The Animal Kingdom — Thomas Cailley

Both the film’s premise and actress Adèle Exarchopoulos are underutilized.

The Animal Kingdom — Thomas Cailley

There’s a difference between a breakfast of scrambled eggs (with sausage, tomatoes, and mixed peppers) and a proper omelet. The combination of the same ingredients — perhaps with a few extra spices thrown in the mix — makes all the difference between a sufficient (even good!) multi-dish breakfast and a rich, delectable omelet. The latter is more put together, more prepared — and that makes for, usually, a better breakfast experience. The same could be said of director Thomas Cailley’s The Animal Kingdom: it has all of the correct components of an exceptional film, though it puts them together in a way that leaves that potential unfulfilled.

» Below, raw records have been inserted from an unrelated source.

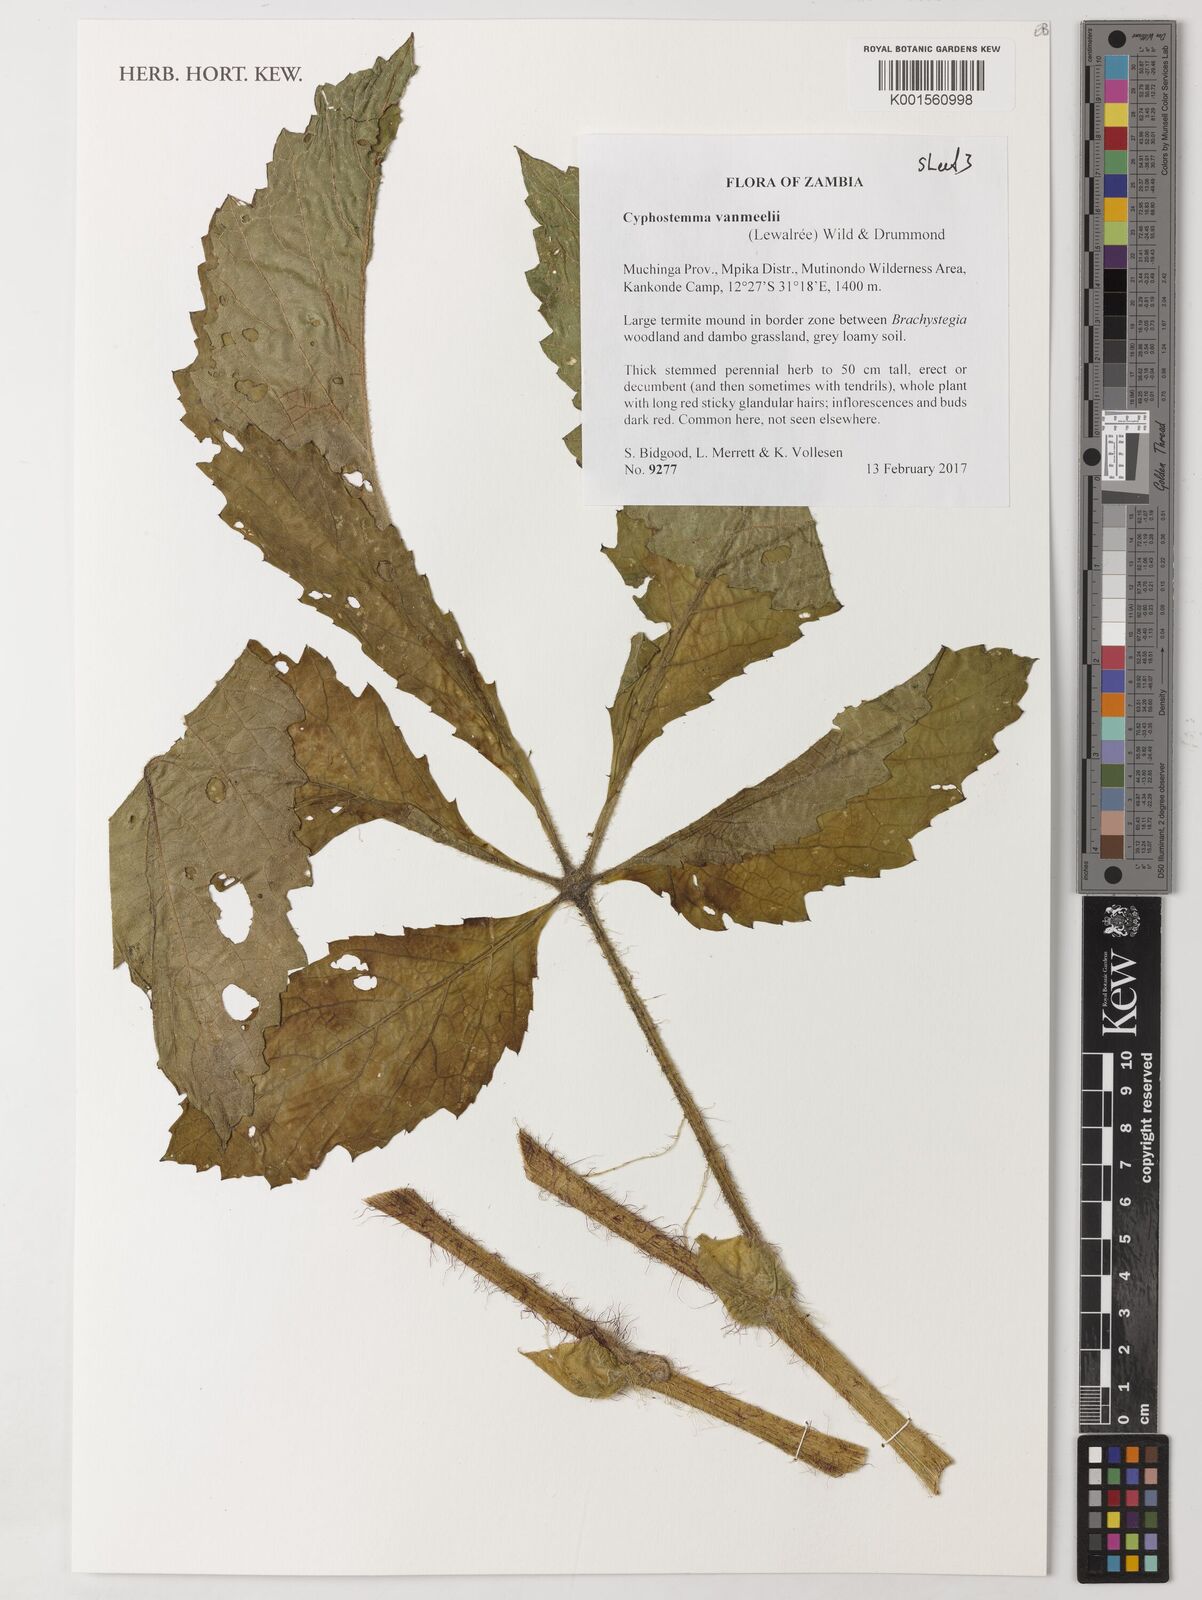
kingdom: Plantae
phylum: Tracheophyta
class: Magnoliopsida
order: Vitales
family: Vitaceae
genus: Cyphostemma
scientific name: Cyphostemma vanmeelii
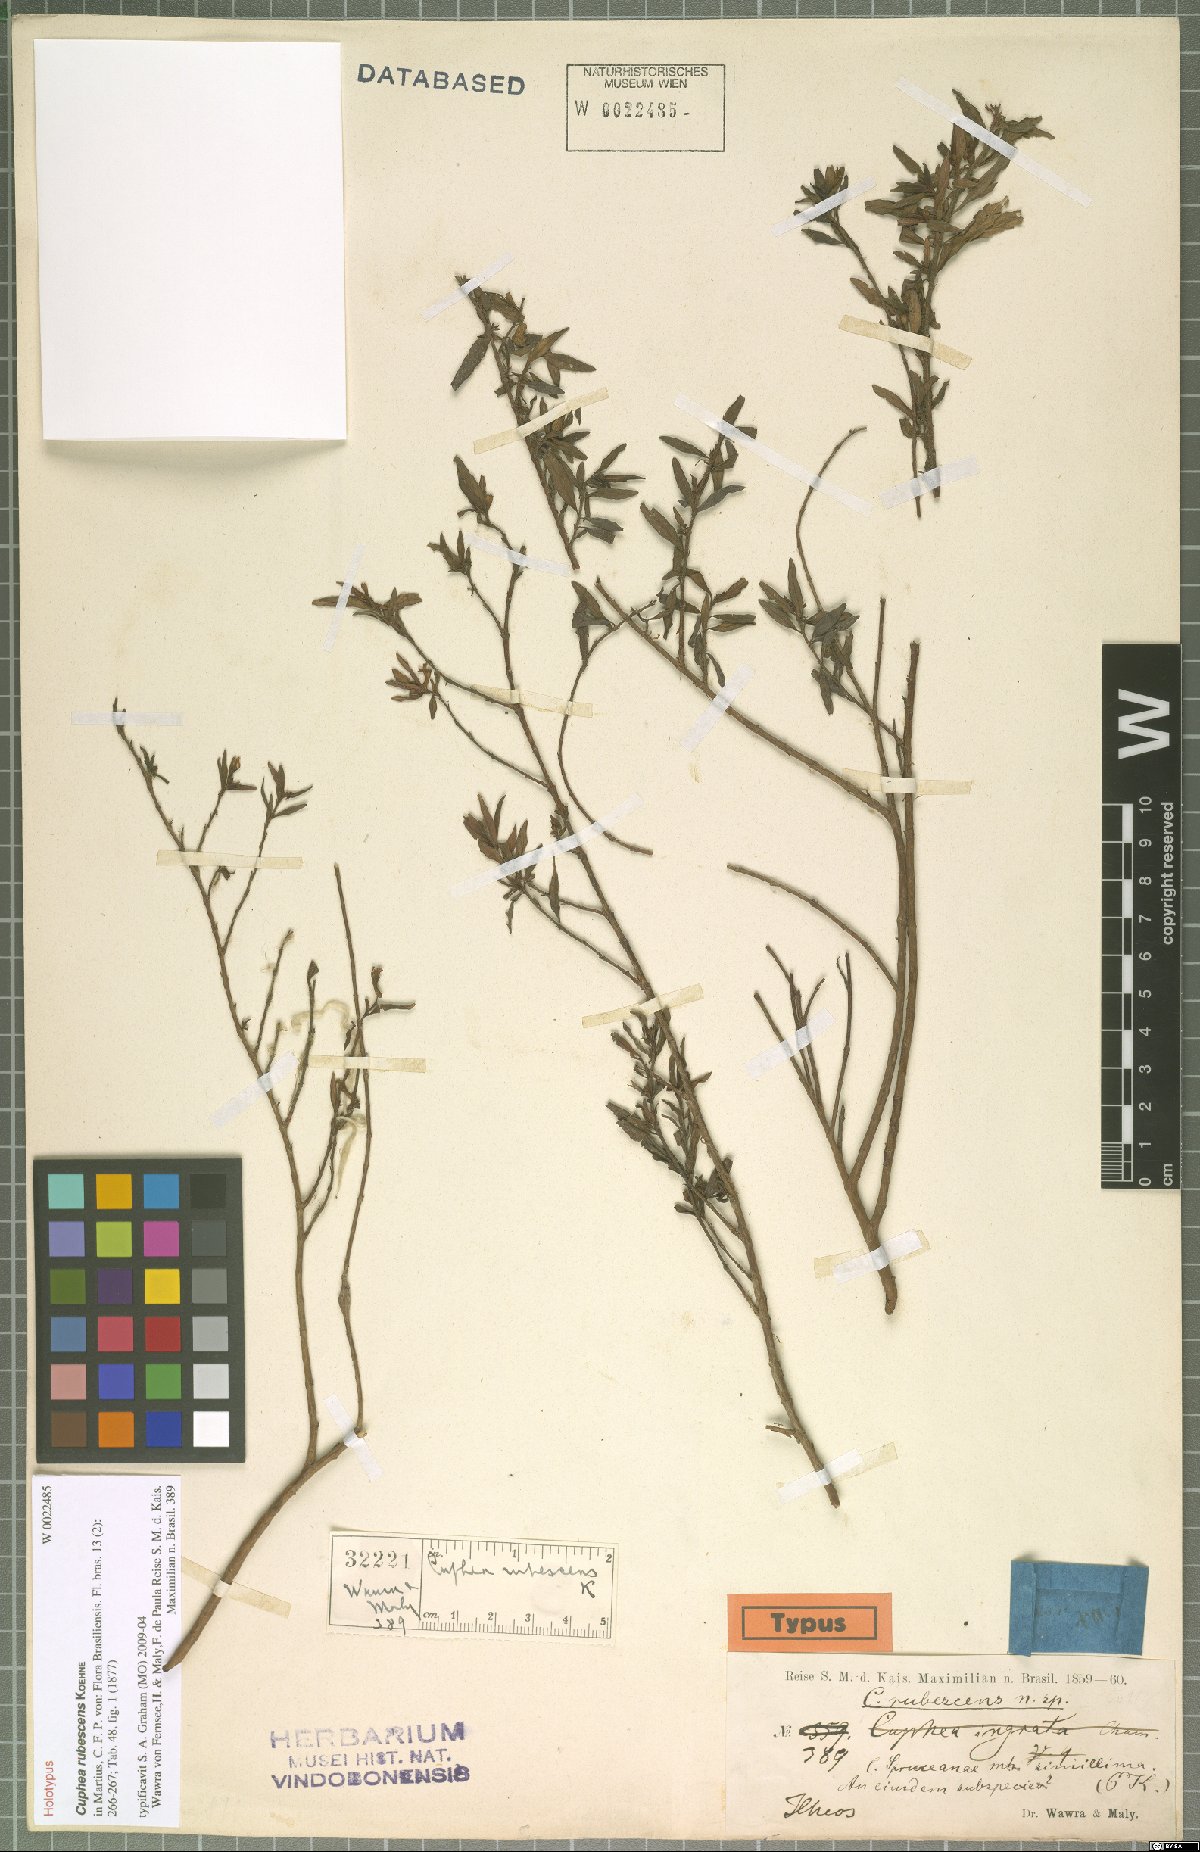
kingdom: Plantae
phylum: Tracheophyta
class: Magnoliopsida
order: Myrtales
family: Lythraceae
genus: Cuphea
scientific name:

Most notably, both the film’s premise and actress Adèle Exarchopoulos are underutilized. In the present, in the Gironde department of France, humans have inexplicably begun to mutate into animals. At first, they look like weird hybrids out of an X-Men comic book, before eventually losing almost the entirety of their human selves. François’ (Romain Duris) wife has mutated into some large mammal and is now considered state property as she receives experimental treatments to slow or reverse her mutations. Émile (Paul Kircher), the son of François and his now creaturely wife, shows the earliest signs of mutation, and simultaneously develops a friendship with a bird-hybrid in the nearby forbidden forest.